Stored items
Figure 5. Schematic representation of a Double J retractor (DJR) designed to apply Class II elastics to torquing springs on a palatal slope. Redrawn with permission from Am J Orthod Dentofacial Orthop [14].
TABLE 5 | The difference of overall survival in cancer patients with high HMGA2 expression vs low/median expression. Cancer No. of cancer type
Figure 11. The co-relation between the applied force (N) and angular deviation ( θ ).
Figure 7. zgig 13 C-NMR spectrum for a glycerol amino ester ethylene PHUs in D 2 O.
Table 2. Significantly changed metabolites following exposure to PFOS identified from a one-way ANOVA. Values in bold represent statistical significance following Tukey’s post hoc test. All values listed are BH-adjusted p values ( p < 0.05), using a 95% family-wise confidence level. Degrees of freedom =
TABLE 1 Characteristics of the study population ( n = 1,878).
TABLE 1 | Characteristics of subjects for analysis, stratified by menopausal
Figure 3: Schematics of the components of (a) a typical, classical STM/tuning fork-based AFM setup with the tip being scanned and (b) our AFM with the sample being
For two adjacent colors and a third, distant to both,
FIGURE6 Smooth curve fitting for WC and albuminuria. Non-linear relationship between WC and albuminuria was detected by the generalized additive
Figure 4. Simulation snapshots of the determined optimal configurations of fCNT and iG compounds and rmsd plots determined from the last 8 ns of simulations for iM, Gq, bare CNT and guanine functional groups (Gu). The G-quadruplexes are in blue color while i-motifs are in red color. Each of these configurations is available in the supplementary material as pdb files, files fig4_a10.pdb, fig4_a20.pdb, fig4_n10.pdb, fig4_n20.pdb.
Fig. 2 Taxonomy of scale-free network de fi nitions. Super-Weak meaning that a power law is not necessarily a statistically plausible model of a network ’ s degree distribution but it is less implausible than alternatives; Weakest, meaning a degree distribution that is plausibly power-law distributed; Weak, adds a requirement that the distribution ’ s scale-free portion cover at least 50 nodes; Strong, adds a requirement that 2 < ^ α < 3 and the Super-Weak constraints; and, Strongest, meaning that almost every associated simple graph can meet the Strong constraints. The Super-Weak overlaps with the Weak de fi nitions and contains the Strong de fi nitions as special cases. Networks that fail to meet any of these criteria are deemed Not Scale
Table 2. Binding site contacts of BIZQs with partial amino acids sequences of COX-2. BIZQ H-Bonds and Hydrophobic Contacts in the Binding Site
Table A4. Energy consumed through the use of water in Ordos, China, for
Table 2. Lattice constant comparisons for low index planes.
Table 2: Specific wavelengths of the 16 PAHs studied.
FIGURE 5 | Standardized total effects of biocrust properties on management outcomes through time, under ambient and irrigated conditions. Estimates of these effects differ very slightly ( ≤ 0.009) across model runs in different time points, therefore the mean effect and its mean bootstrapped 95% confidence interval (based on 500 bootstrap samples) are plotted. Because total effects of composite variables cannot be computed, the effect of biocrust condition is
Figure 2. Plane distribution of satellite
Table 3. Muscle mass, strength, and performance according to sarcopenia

## [TASK]
Your answer must consist solely of the lines from the top of the entries above through the line containing "FIGURE6 Smooth curve", copied exactly, both ends included.

## [OUTPUT OF THE EXERCISE]
Figure 5. Schematic representation of a Double J retractor (DJR) designed to apply Class II elastics to torquing springs on a palatal slope. Redrawn with permission from Am J Orthod Dentofacial Orthop [14].
TABLE 5 | The difference of overall survival in cancer patients with high HMGA2 expression vs low/median expression. Cancer No. of cancer type
Figure 11. The co-relation between the applied force (N) and angular deviation ( θ ).
Figure 7. zgig 13 C-NMR spectrum for a glycerol amino ester ethylene PHUs in D 2 O.
Table 2. Significantly changed metabolites following exposure to PFOS identified from a one-way ANOVA. Values in bold represent statistical significance following Tukey’s post hoc test. All values listed are BH-adjusted p values ( p < 0.05), using a 95% family-wise confidence level. Degrees of freedom =
TABLE 1 Characteristics of the study population ( n = 1,878).
TABLE 1 | Characteristics of subjects for analysis, stratified by menopausal
Figure 3: Schematics of the components of (a) a typical, classical STM/tuning fork-based AFM setup with the tip being scanned and (b) our AFM with the sample being
For two adjacent colors and a third, distant to both,
FIGURE6 Smooth curve fitting for WC and albuminuria. Non-linear relationship between WC and albuminuria was detected by the generalized additive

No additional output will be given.